::: Data provided :::

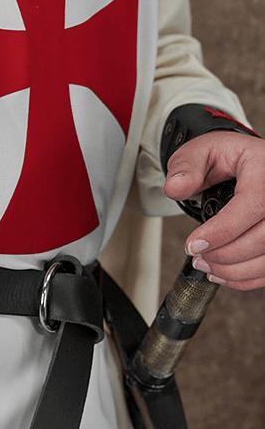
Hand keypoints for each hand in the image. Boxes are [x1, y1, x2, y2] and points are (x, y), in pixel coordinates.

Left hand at [164, 130, 264, 289]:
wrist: (248, 164)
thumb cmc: (226, 157)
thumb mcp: (201, 151)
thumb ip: (185, 167)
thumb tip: (176, 187)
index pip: (253, 203)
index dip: (223, 230)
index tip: (193, 245)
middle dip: (226, 254)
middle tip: (198, 257)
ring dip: (235, 270)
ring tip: (207, 265)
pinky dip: (247, 277)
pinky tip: (224, 273)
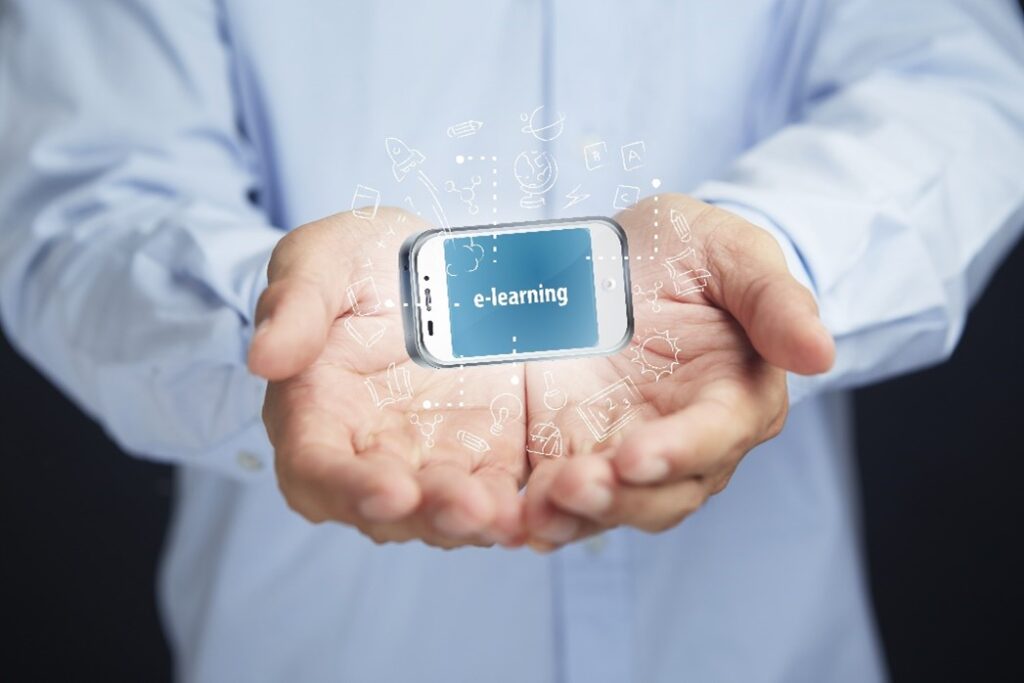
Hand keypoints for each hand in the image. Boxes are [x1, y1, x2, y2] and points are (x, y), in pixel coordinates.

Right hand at [249, 209, 526, 547]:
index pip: (317, 469)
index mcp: (315, 414)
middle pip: (387, 508)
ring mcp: (431, 459)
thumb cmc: (365, 260)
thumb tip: (262, 357)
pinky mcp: (487, 455)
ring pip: (444, 511)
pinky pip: (499, 491)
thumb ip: (296, 304)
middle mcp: (369, 453)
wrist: (439, 258)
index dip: (349, 488)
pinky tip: (538, 508)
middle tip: (465, 509)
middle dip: (425, 514)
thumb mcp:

:::

Task to carry out: Take the records from their first line through the line containing "ring dip: (235, 270)" and please return exactly those lines, both ends included, minus the pictures.

Result of this exercise:
Hand keypoints for each hand in the image. Boxes are [x1, y1, x2, y2] and points are (x, y), in pixel coordinates.

Left hand at [164, 130, 264, 289]:
wrist: (248, 164)
thumb cmc: (226, 157)
thumb mcp: (201, 151)
thumb ip: (185, 167)
thumb tip: (176, 187)
index pip: (253, 203)
index dip: (223, 230)
index tip: (193, 245)
middle dip: (226, 254)
middle tip: (198, 257)
ring dip: (235, 270)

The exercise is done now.